Secondo lei questo è un lavoro per le generazioni future, per i giovani?

«Potrebbe esserlo, perchè no? E’ una attività meravigliosa. Ritornare ad avere un contatto con la natura significa benessere. E’ la nostra fonte di vita. Poi significa anche ripartire da noi stessi, avere dei tempi per pensare. E infine, non le sto a dire tutti i benefici di ciò che non è contraffatto, ma naturale, perchè non farei altro che ripetere ciò che i nutrizionisti dicono da anni. Questo glielo risparmio. Di certo vedo che c’è una più piena consapevolezza del valore della terra e dell’identità. E ne sono felice. Poi ci sono sfide che vanno affrontate come il cambiamento climatico, io credo che la natura voglia comunicarci qualcosa».

Ne parla come se, andare per i campi, fosse una meditazione, un viaggio introspettivo.

«Può esserlo».

E può essere anche economia.

«Assolutamente. Intanto posso dire che se io fossi chiusa in un ufficio mi sentirei in gabbia, anche se solo per poche ore. Ma a questo aggiungo che non è sempre facile portare avanti una masseria come la nostra».

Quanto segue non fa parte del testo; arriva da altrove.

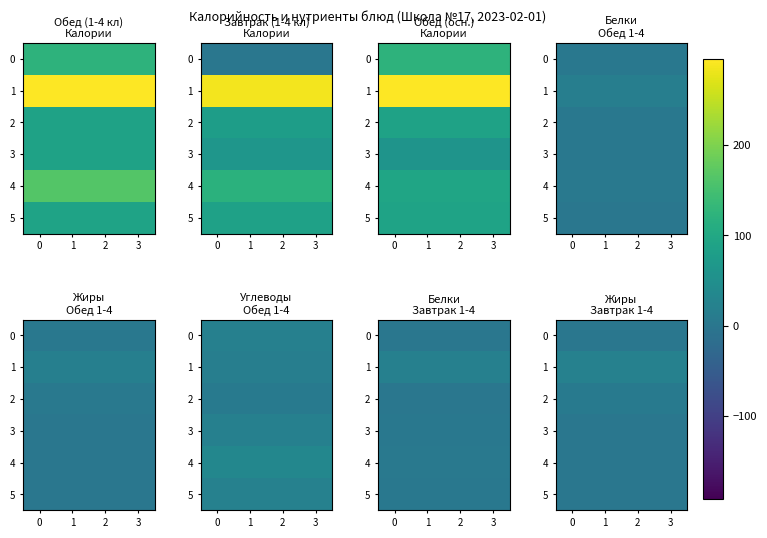

What is the approximate value of 1 at 2?

21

Intende per la burocrazia?

«Sì, è il cruccio dei miei genitori. Mio padre a volte mi dice di mollare tutto, perchè ci sono tasse, vincoli, carte da fare. Ma sotto, sotto sa che non potrei mai. Qui c’è sacrificio, lavoro, fatica fisica, ma anche tanta felicità».

Partiamo dall’inizio, ci racconti le sue giornate. Non sono tutte uguali?

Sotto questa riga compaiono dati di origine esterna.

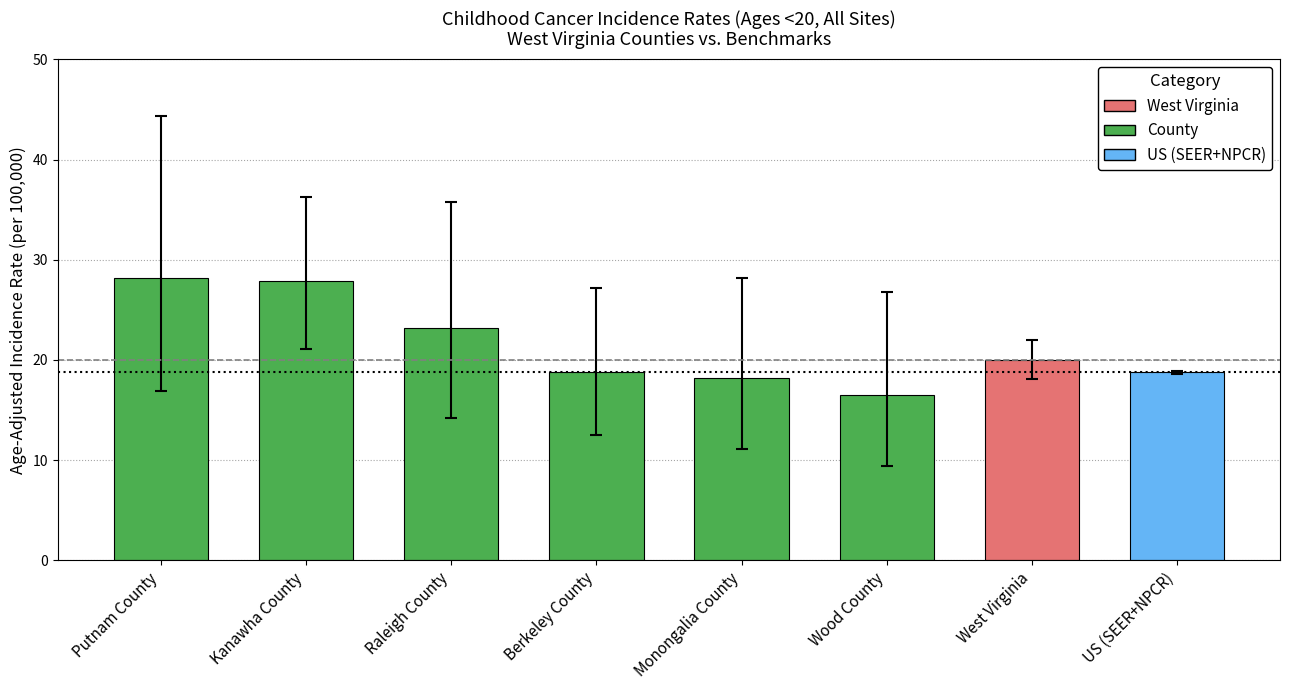

Reading left to right, list all the values displayed in this chart.

Age-Adjusted Rate: 28.2	27.9	23.2	18.8	18.2	16.5	20.0	18.8
Lower 95% CI: 16.9	21.1	14.2	12.5	11.1	9.4	18.1	18.6
Upper 95% CI: 44.3	36.3	35.8	27.2	28.2	26.8	22.0	18.9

«Scherza? Cambiano con le stagioni e poi c’è anche un senso di precarietà di cui tener conto, che muta col clima, con gli imprevisti. Io in genere non mi sveglio prestissimo, come si può immaginare: diciamo verso le 7.30 di inverno, perchè le pecore e le capre vanno portate al pascolo quando non c’è il freddo delle prime luci del mattino. In genere per le 9 si esce e si torna per le 12.30. Io mi occupo anche della mungitura, della pulizia delle stalle e dei box. Ho cura. Sì, mi occupo dei nostri animali. Chiaramente d’estate è l’inverso, si cerca di uscire presto, per evitare il sole forte. Non mi fa paura la pioggia, nè il vento. Io qua mi sento libera, sulla mia Murgia».

E non ha un desiderio?

«Restare. Continuare a vivere come vivo, connessa e parte della natura. Le sembra un piccolo sogno?»